• **Exercise**
An unchanged copy of each entry below is needed; keep the pictures out of it.

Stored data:
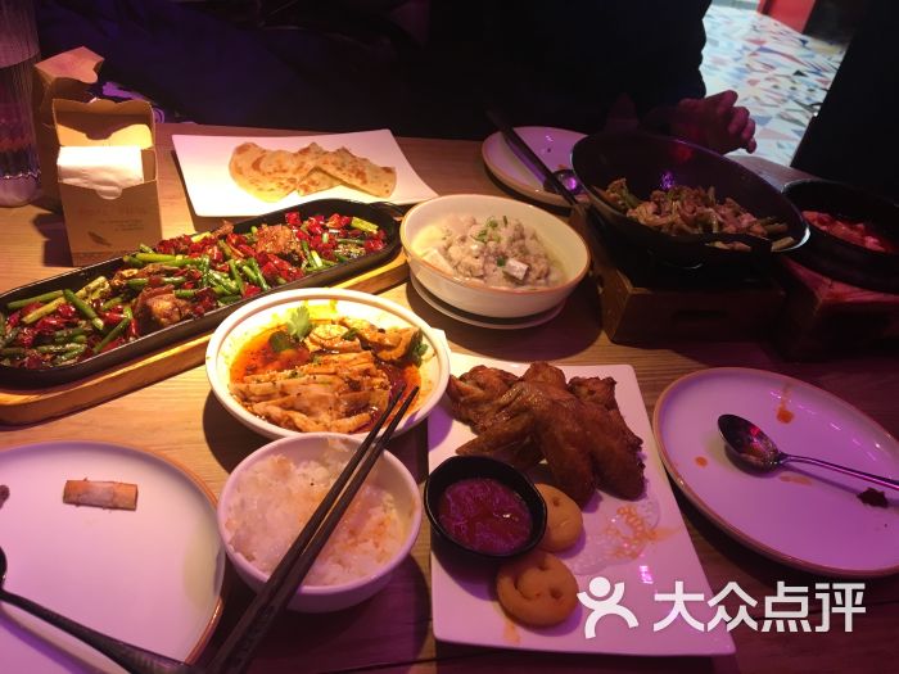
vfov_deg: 48.2
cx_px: 450
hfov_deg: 61.7
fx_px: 753
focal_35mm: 29
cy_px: 337
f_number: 2.2
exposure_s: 1/33
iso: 50
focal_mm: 4.15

• **Written response**
vfov_deg: 48.2
cx_px: 450
hfov_deg: 61.7
fx_px: 753
focal_35mm: 29
cy_px: 337
f_number: 2.2
exposure_s: 1/33
iso: 50
focal_mm: 4.15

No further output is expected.